Восхождение на Макалу | страница 32
Караван покидает заросли волчьей ягоды. Аромат кустов дурманит, и голова кружится от воспоминаний о весеннем лесе где-нибудь у Карлова Тына, там волчья ягода издает благоухание, столь отличное от запаха воскресного шоссе.
Мы шагаем через заросли рододендронов, настолько густые, что холодное оружие в руках мужчин неустанно ударяется о твердое дерево, которое не выделяет смолу. Ярко-алые цветы рододендронов, как будто бросающих вызов, который остается неуслышанным, режут глаз, как пятна крови из разодранных ступней носильщиков на белом снегу.
Только смех и веселые разговоры слышатся над цепочкой носильщиков. Под босыми ногами подтаивает фирн. Не плач, а веселые песни вылетают из груди, сдавленной тридцатикилограммовым грузом. Печаль появляется в глазах, когда бушует снежная буря, когда посиневшие ноги стерты до крови. Мужчины и женщины с безнадежной покорностью стоят, не в силах даже дрожать от холода и сырости. И когда женщин тошнит от высоты и усталости, раскосые глаза их приобретают извиняющееся выражение.

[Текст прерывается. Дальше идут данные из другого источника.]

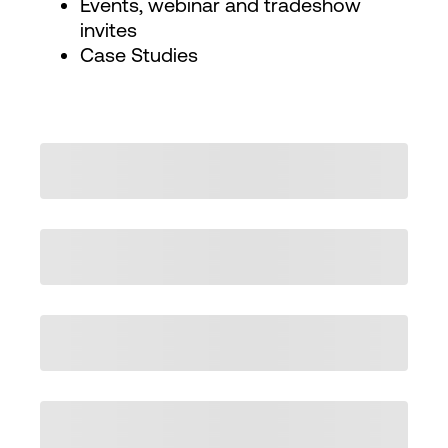
Events, webinar and tradeshow
invites
Case Studies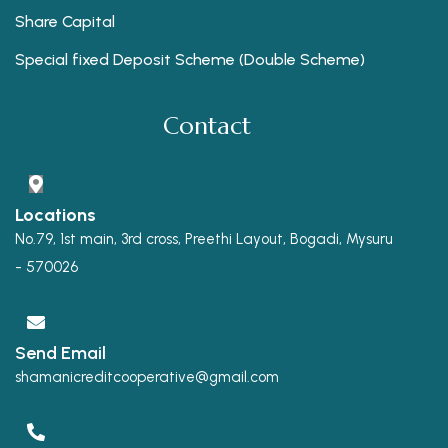
Share Capital
Special fixed Deposit Scheme (Double Scheme)
Contact
Locations
No.79, 1st main, 3rd cross, Preethi Layout, Bogadi, Mysuru
- 570026
Send Email
shamanicreditcooperative@gmail.com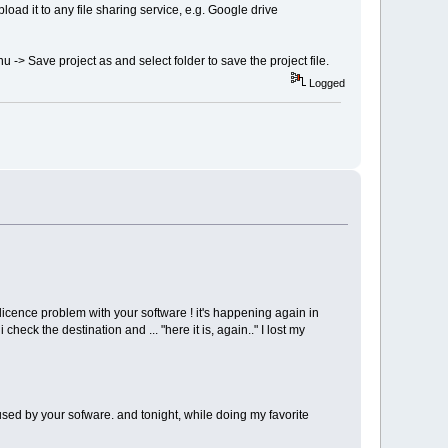
upload it to any file sharing service, e.g. Google drive
nu -> Save project as and select folder to save the project file.
Logged
licence problem with your software ! it's happening again in
check the destination and ... "here it is, again.." I lost my
c used by your sofware. and tonight, while doing my favorite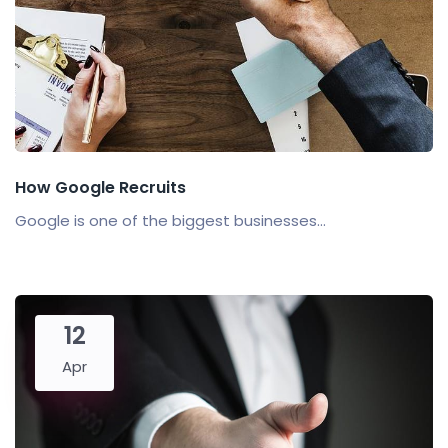
How Google Recruits
Google is one of the biggest businesses...
12
Apr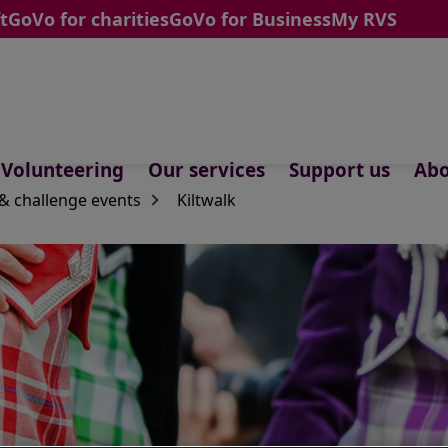
t
GoVo for charities
GoVo for Business
My RVS
Volunteering
Our services
Support us
Abo
& challenge events
Kiltwalk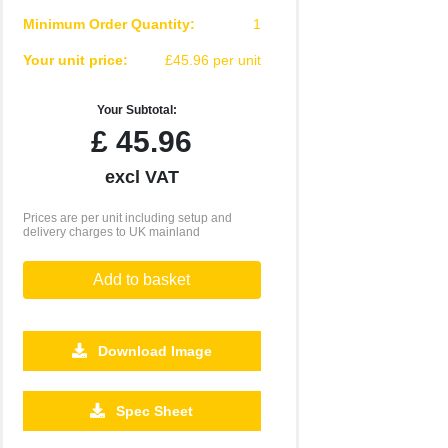
Minimum Order Quantity:
1
Your unit price:
£45.96 per unit
Your Subtotal:
£
45.96
excl VAT
Prices are per unit including setup and
delivery charges to UK mainland
Add to basket
Download Image
500
1000
2500
5000
10000
20000
Spec Sheet
£19.10
£19.10
£19.10
£19.10
£19.10
£19.10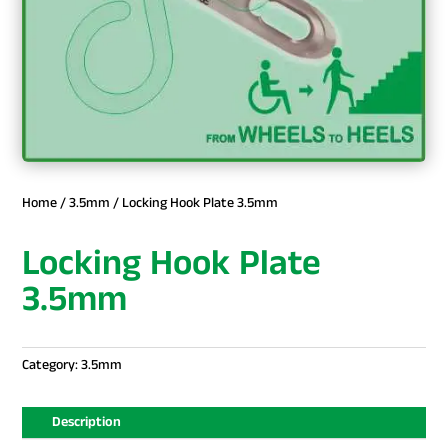
Home
/
3.5mm
/ Locking Hook Plate 3.5mm
Locking Hook Plate
3.5mm
Category:
3.5mm
Description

Под свист метели мы разбиваем лагерь на высоте 3600 метров. Здесь мы проведем три ночи, здесь мы расстанемся с носильщиками, заново упакуем и распределим багаж, здесь снова начнутся раздраженные дискуссии с шерпами, которые, впрочем, закончатся катанием на лыжах.
21 марта 1973 года, в первый весенний день, мы преодолеваем Барунский перевал.
Стоя на первом взлете гребня, острого, как гребень Рогачских гор, мы смотрим на Макалу, все такую же далекую. Горизонт на севере заслоняют серые тучи страны, где до сих пор царит зима.
Мы успокоились, определившись в мешанине времен года. Погода напоминает чешский январь и февраль. Мы радуемся, ожидая весну, не зная, что через несколько дней весна кончится и мы снова очутимся среди трескучей зимы.
На покрытом снегом альпийском лугу устроен перевалочный пункт. Около сотни носильщиков за три дня доставили сода все экспедиционные грузы, сложив их под нейлоновым полотнищем. И вот уже цепочка носильщиков вьется вверх по крутому склону к седловине Туру Ла на высоте 4200 метров. Свет солнца прорывается сквозь тучи и робко освещает замерзшую поверхность большого озера. Носильщик за носильщиком — длинная змея каравана ползет дальше к перевалу Кеке Ла, расположенному ниже, на высоте 4140 метров.
Угрюмой и заснеженной открывается пред нами долина обетованная, глубоко врезавшаяся в черные скалы Больших Гималаев.
Снежная крупа сыплется из низких туч, дует ледяной ветер. Почтовый скороход Анг Пхурба останавливается около маленькой каменной пирамиды. Не найдя флажка или ленты, которые, развеваясь на северном ветру, возносили бы за нас молитву, он использует запасной шнурок от альпинистских ботинок. Красный шнурок, серый камень и белый снег складываются в трехцветный символ веры, надежды и радости.